### What the task requires
This exercise calls for the records to be returned exactly, with images removed.

• • •

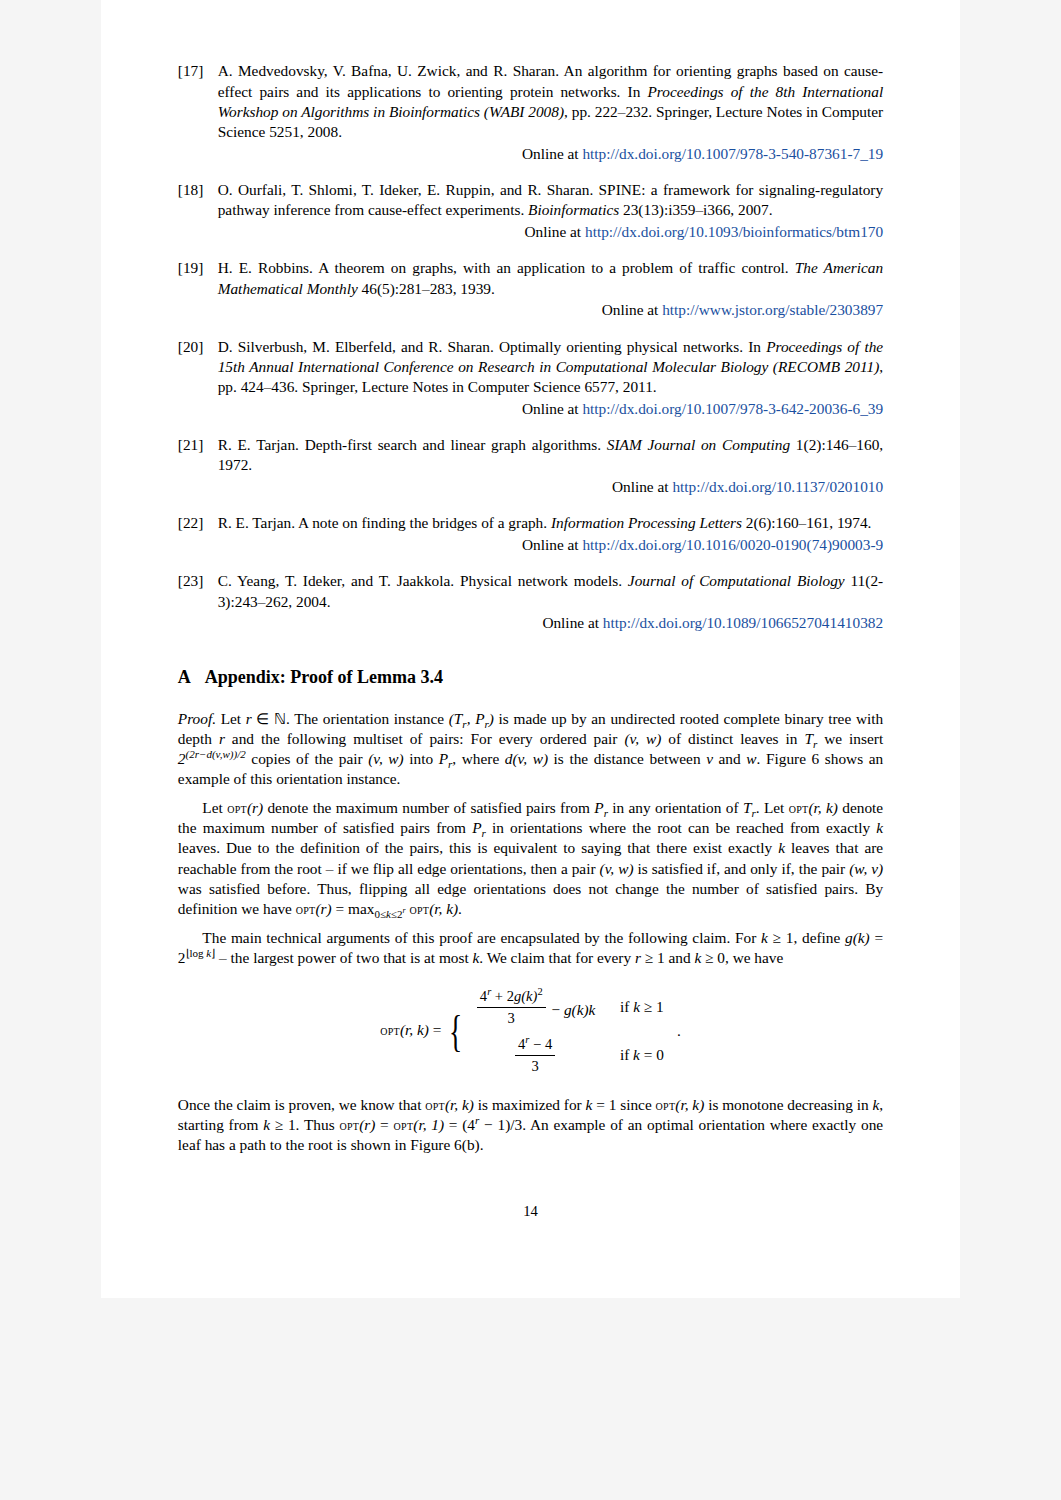[17] A. Medvedovsky, V. Bafna, U. Zwick, and R. Sharan. An algorithm for orienting graphs based on cause-effect pairs and its applications to orienting protein networks. In Proceedings of the 8th International Workshop on Algorithms in Bioinformatics (WABI 2008), pp. 222–232. Springer, Lecture Notes in Computer Science 5251, 2008. Online at http://dx.doi.org/10.1007/978-3-540-87361-7_19
[18] O. Ourfali, T. Shlomi, T. Ideker, E. Ruppin, and R. Sharan. SPINE: a framework for signaling-regulatory pathway inference from cause-effect experiments. Bioinformatics 23(13):i359–i366, 2007. Online at http://dx.doi.org/10.1093/bioinformatics/btm170
[19] H. E. Robbins. A theorem on graphs, with an application to a problem of traffic control. The American Mathematical Monthly 46(5):281–283, 1939. Online at http://www.jstor.org/stable/2303897
[20] D. Silverbush, M. Elberfeld, and R. Sharan. Optimally orienting physical networks. In Proceedings of the 15th Annual International Conference on Research in Computational Molecular Biology (RECOMB 2011), pp. 424–436. Springer, Lecture Notes in Computer Science 6577, 2011. Online at http://dx.doi.org/10.1007/978-3-642-20036-6_39
[21] R. E. Tarjan. Depth-first search and linear graph algorithms. SIAM Journal on Computing 1(2):146–160, 1972. Online at http://dx.doi.org/10.1137/0201010
[22] R. E. Tarjan. A note on finding the bridges of a graph. Information Processing Letters 2(6):160–161, 1974. Online at http://dx.doi.org/10.1016/0020-0190(74)90003-9
[23] C. Yeang, T. Ideker, and T. Jaakkola. Physical network models. Journal of Computational Biology 11(2-3):243–262, 2004. Online at http://dx.doi.org/10.1089/1066527041410382
AAppendix: Proof of Lemma 3.4
Proof. Let r ∈ ℕ. The orientation instance (Tr, Pr) is made up by an undirected rooted complete binary tree with depth r and the following multiset of pairs: For every ordered pair (v, w) of distinct leaves in Tr we insert 2(2r−d(v,w))/2 copies of the pair (v, w) into Pr, where d(v, w) is the distance between v and w. Figure 6 shows an example of this orientation instance.
Let opt(r) denote the maximum number of satisfied pairs from Pr in any orientation of Tr. Let opt(r, k) denote the maximum number of satisfied pairs from Pr in orientations where the root can be reached from exactly k leaves. Due to the definition of the pairs, this is equivalent to saying that there exist exactly k leaves that are reachable from the root – if we flip all edge orientations, then a pair (v, w) is satisfied if, and only if, the pair (w, v) was satisfied before. Thus, flipping all edge orientations does not change the number of satisfied pairs. By definition we have opt(r) = max0≤k≤2r opt(r, k).
The main technical arguments of this proof are encapsulated by the following claim. For k ≥ 1, define g(k) = 2⌊log k⌋ – the largest power of two that is at most k. We claim that for every r ≥ 1 and k ≥ 0, we have
opt(r, k) = {
| 4 r + 2 g(k) 2 3 − g(k)k | if k ≥ 1 |
| 4 r − 4 3 | if k = 0 |
.
Once the claim is proven, we know that opt(r, k) is maximized for k = 1 since opt(r, k) is monotone decreasing in k, starting from k ≥ 1. Thus opt(r) = opt(r, 1) = (4r − 1)/3. An example of an optimal orientation where exactly one leaf has a path to the root is shown in Figure 6(b).
14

• • •

### Response to the exercise
[17] A. Medvedovsky, V. Bafna, U. Zwick, and R. Sharan. An algorithm for orienting graphs based on cause-effect pairs and its applications to orienting protein networks. In Proceedings of the 8th International Workshop on Algorithms in Bioinformatics (WABI 2008), pp. 222–232. Springer, Lecture Notes in Computer Science 5251, 2008. Online at http://dx.doi.org/10.1007/978-3-540-87361-7_19
[18] O. Ourfali, T. Shlomi, T. Ideker, E. Ruppin, and R. Sharan. SPINE: a framework for signaling-regulatory pathway inference from cause-effect experiments. Bioinformatics 23(13):i359–i366, 2007. Online at http://dx.doi.org/10.1093/bioinformatics/btm170
[19] H. E. Robbins. A theorem on graphs, with an application to a problem of traffic control. The American Mathematical Monthly 46(5):281–283, 1939. Online at http://www.jstor.org/stable/2303897
[20] D. Silverbush, M. Elberfeld, and R. Sharan. Optimally orienting physical networks. In Proceedings of the 15th Annual International Conference on Research in Computational Molecular Biology (RECOMB 2011), pp. 424–436. Springer, Lecture Notes in Computer Science 6577, 2011. Online at http://dx.doi.org/10.1007/978-3-642-20036-6_39
[21] R. E. Tarjan. Depth-first search and linear graph algorithms. SIAM Journal on Computing 1(2):146–160, 1972. Online at http://dx.doi.org/10.1137/0201010
[22] R. E. Tarjan. A note on finding the bridges of a graph. Information Processing Letters 2(6):160–161, 1974. Online at http://dx.doi.org/10.1016/0020-0190(74)90003-9
[23] C. Yeang, T. Ideker, and T. Jaakkola. Physical network models. Journal of Computational Biology 11(2-3):243–262, 2004. Online at http://dx.doi.org/10.1089/1066527041410382
AAppendix: Proof of Lemma 3.4
Proof. Let r ∈ ℕ. The orientation instance (Tr, Pr) is made up by an undirected rooted complete binary tree with depth r and the following multiset of pairs: For every ordered pair (v, w) of distinct leaves in Tr we insert 2(2r−d(v,w))/2 copies of the pair (v, w) into Pr, where d(v, w) is the distance between v and w. Figure 6 shows an example of this orientation instance.
Let opt(r) denote the maximum number of satisfied pairs from Pr in any orientation of Tr. Let opt(r, k) denote the maximum number of satisfied pairs from Pr in orientations where the root can be reached from exactly k leaves. Due to the definition of the pairs, this is equivalent to saying that there exist exactly k leaves that are reachable from the root – if we flip all edge orientations, then a pair (v, w) is satisfied if, and only if, the pair (w, v) was satisfied before. Thus, flipping all edge orientations does not change the number of satisfied pairs. By definition we have opt(r) = max0≤k≤2r opt(r, k).
The main technical arguments of this proof are encapsulated by the following claim. For k ≥ 1, define g(k) = 2⌊log k⌋ – the largest power of two that is at most k. We claim that for every r ≥ 1 and k ≥ 0, we have
opt(r, k) = {
| 4 r + 2 g(k) 2 3 − g(k)k | if k ≥ 1 |
| 4 r − 4 3 | if k = 0 |
.
Once the claim is proven, we know that opt(r, k) is maximized for k = 1 since opt(r, k) is monotone decreasing in k, starting from k ≥ 1. Thus opt(r) = opt(r, 1) = (4r − 1)/3. An example of an optimal orientation where exactly one leaf has a path to the root is shown in Figure 6(b).
14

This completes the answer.